··· Texto extraído ···

Contudo, contrariando aqueles que veem o Estado-nação como perdendo terreno no espaço global, é preciso ter em conta que os atores mais relevantes para se lograr estabelecer acordos globais são precisamente os estados nacionais. Eles são os interlocutores mais adequados nesses casos, quando se trata de discutir externalidades positivas e negativas. É também a eles que se dirigem as demandas de movimentos sociais em defesa do meio ambiente, dos direitos humanos, e outras causas baseadas em valores universais. Se, por um lado, os estados nacionais precisam ceder autonomia quando aceitam acordos coletivos, por outro, eles são os atores que têm voz no processo, i.e., os quais podem legitimamente acordar, o que lhes confere papel estratégico. Em outras palavras, se por um lado se reduz a autonomia decisória dos estados nacionais, por outro, eles se tornam atores mais requisitados no âmbito global.

Também no que diz respeito à percepção de que seriam três, e não dois, os recursos básicos de organização social, o impacto sobre o Estado-nação é digno de nota. Se, no passado, o Estado e a nação eram vistos como o amálgama estruturado em torno de combinações típicas de autoridade e interesses, agora, com a ideia de que a solidariedade pode ser vista como um princípio autônomo de organização, expandem-se as possibilidades de combinação de recursos. Para o Estado-nação, a consequência mais imediata é a emergência de identidades que desafiam a primazia da lealdade nacional. Na verdade, a introdução desse terceiro elemento, a solidariedade, parece corresponder a uma mudança cujo impacto altera a própria a visão convencional sobre os dois princípios de longa data culturalmente estabelecidos.

No momento, podemos observar um processo de diluição dos critérios tradicionais de distinção entre o Estado e o mercado. Do Estado, espera-se agora que adote critérios de gestão tradicionalmente associados ao mercado. A ideologia do new management ganha espaço como fórmula virtuosa para assegurar a eficiência no exercício de poder público (Barzelay, 19928. BARZELAY, Michael. Breaking through Bureaucracy: a new vision for managing in government. Berkeley: University of California Press, 1992.; 20019. BARZELAY, Michael. The New Public Management: Improving Research and Policy Dialogue. Berkeley: University of California Press, 2001.). Por sua vez, no mundo empresarial, ganha espaço o ideal da "responsabilidade social corporativa", sugerindo que também do mercado se espera um ethos coletivo (Carroll, 199917. CARROLL, Archie. Corporate Social Responsibility: Evolution of a Definitional Construct. Business and Society, 38, 3, 1999, p. 268-295.). No contexto brasileiro, chegamos mesmo à curiosa adjetivação "indústria cidadã". Ainda que o lean government e a "empresa cidadã" possam constituir, sobretudo, esforços de melhorar a imagem de ambos, i.e., do Estado e do mercado, podemos ver tal empenho como sugestivo de um rearranjo cultural quanto ao que se espera de um e de outro. Por sua vez, o princípio da solidariedade é invocado como fundante do que passamos a conhecer como "terceiro setor", "organizações não governamentais", "organizações da sociedade civil". Como bem sabemos, a heterogeneidade desse universo é extrema, mas, se algo dá unidade a ele, é precisamente o fato de as variadas organizações que o integram definirem sua identidade por contraste com o Estado e com o mercado.

···

◆ Tarefas a realizar:
a – Verta para o inglês esta frase do texto sobre o Estado-nação: "Eles são os interlocutores mais adequados nesses casos, quando se trata de discutir externalidades positivas e negativas."
b – No texto sobre o Estado-nação, que ideal ganha espaço no mundo empresarial?
c – Prolongue o texto sobre o Estado-nação a partir da última frase apresentada.

··· Itens extraídos ···

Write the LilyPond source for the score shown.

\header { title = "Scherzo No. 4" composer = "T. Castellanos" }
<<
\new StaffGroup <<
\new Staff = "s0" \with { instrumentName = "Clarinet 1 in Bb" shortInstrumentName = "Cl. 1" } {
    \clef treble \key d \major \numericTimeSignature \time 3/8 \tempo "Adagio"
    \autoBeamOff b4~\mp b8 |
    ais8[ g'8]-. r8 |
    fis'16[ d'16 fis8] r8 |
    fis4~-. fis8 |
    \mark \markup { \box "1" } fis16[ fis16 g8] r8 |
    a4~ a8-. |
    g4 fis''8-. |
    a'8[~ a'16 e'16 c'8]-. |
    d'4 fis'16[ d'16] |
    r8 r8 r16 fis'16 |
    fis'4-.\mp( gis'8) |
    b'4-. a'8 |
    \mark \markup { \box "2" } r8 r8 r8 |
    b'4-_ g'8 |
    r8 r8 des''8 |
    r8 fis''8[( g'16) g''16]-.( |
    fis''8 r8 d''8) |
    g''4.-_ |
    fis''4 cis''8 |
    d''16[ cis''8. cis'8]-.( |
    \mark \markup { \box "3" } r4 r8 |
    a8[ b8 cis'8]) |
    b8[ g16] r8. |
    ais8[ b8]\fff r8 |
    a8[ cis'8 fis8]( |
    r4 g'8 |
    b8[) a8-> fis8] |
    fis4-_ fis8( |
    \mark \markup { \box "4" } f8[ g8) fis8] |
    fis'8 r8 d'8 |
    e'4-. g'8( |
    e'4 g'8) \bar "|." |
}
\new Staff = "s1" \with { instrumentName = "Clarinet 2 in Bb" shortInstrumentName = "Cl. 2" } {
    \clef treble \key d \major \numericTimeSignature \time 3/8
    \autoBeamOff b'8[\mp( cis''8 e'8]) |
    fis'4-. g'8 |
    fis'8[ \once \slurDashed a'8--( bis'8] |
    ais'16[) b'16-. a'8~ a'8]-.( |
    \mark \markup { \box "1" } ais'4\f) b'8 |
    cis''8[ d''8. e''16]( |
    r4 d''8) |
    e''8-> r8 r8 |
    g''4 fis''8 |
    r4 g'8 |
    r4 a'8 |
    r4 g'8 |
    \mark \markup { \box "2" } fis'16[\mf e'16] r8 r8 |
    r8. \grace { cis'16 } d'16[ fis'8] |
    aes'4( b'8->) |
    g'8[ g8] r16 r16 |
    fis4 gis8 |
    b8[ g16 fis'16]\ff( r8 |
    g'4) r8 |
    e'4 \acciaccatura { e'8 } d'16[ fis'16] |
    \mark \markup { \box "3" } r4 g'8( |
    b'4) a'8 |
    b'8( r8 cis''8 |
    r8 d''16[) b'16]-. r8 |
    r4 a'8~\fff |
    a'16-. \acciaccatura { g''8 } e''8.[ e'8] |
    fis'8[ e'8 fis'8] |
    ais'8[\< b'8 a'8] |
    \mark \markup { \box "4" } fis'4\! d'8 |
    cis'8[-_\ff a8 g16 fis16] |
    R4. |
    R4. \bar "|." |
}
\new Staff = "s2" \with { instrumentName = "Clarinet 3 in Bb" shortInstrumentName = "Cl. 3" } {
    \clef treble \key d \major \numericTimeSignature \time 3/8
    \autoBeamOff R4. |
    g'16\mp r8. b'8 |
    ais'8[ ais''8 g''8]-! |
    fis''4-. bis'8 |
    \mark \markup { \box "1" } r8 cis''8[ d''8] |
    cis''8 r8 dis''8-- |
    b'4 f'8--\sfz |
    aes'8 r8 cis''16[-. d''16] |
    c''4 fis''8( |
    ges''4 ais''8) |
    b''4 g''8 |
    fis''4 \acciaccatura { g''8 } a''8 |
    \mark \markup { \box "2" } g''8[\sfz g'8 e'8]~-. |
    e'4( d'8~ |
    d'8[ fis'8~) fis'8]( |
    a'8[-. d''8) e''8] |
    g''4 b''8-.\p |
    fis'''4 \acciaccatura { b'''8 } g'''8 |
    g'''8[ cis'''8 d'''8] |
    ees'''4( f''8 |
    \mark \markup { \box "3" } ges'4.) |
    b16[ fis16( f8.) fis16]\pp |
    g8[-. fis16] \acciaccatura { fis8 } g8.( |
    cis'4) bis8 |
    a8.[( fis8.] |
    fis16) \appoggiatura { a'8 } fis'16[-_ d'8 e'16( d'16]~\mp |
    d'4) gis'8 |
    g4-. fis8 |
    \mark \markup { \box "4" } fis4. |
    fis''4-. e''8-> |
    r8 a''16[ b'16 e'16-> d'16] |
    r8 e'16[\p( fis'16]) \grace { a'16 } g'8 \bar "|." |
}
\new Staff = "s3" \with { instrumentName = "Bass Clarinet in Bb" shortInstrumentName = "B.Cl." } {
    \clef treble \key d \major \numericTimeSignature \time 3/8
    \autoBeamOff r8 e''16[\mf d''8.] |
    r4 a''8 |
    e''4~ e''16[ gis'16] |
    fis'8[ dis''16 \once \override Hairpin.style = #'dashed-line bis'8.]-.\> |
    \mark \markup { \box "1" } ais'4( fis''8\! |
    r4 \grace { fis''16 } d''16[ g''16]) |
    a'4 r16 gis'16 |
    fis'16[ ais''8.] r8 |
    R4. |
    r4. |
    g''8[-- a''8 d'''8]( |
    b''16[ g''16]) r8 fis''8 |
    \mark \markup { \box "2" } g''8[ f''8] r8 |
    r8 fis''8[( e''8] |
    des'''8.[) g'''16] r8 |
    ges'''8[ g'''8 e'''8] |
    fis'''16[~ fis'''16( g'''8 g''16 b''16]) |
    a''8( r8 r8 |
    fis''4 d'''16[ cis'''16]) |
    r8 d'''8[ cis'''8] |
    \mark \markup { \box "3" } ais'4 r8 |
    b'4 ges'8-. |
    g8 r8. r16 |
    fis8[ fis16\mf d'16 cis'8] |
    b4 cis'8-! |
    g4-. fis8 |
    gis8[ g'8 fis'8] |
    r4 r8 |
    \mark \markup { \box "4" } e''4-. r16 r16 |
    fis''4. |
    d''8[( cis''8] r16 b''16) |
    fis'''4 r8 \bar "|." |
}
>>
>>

···

◆ Respostas esperadas:
a – They are the most suitable interlocutors in such cases, when it comes to discussing positive and negative externalities.

b – O ideal da "responsabilidade social corporativa".

c –
Os debates quanto a esse "terceiro setor" expõem claramente algumas das novas questões colocadas no terreno dos estados nacionais. Assim, por exemplo, para alguns, a aceitação das ONGs como parceiras na condução de políticas sociais sinaliza que a autoridade está se omitindo, abrindo mão do que deveria ser legítima obrigação governamental. Mais ainda, salienta-se que os interesses de mercado, ávidos para cortar impostos, é que estariam impondo o encolhimento do estado de bem-estar. Para eles, o novo dinamismo da sociedade civil seria fruto da onda neoliberal. Para outros, ao contrário, a efervescência da sociedade civil, a importância crescente das organizações não governamentais seriam indicações de que a democracia estaria fazendo progressos nos estados nacionais. Na visão deles, a expansão dessas novas organizações indicaria que o componente cívico da cidadania está se expandindo.

Quer optemos por um ou outro dos lados do debate quanto às novas organizações da sociedade civil, é forçoso reconhecer que elas têm consequências para os estados nacionais. À nova percepção cultural da solidariedade que informa a noção de um terceiro setor, correspondem novas formas de participação política, novos espaços de discussões, novos tipos de demanda ao Estado nacional. É mister observar que, a exemplo do que ocorre com a nova percepção de nossa relação com a natureza, com a emergência de um terceiro princípio de organização social os estados nacionais enfrentam novos desafios. Mas, também nesse caso, novas possibilidades de renovação e articulação com a sociedade se abrem para reestruturar a autoridade.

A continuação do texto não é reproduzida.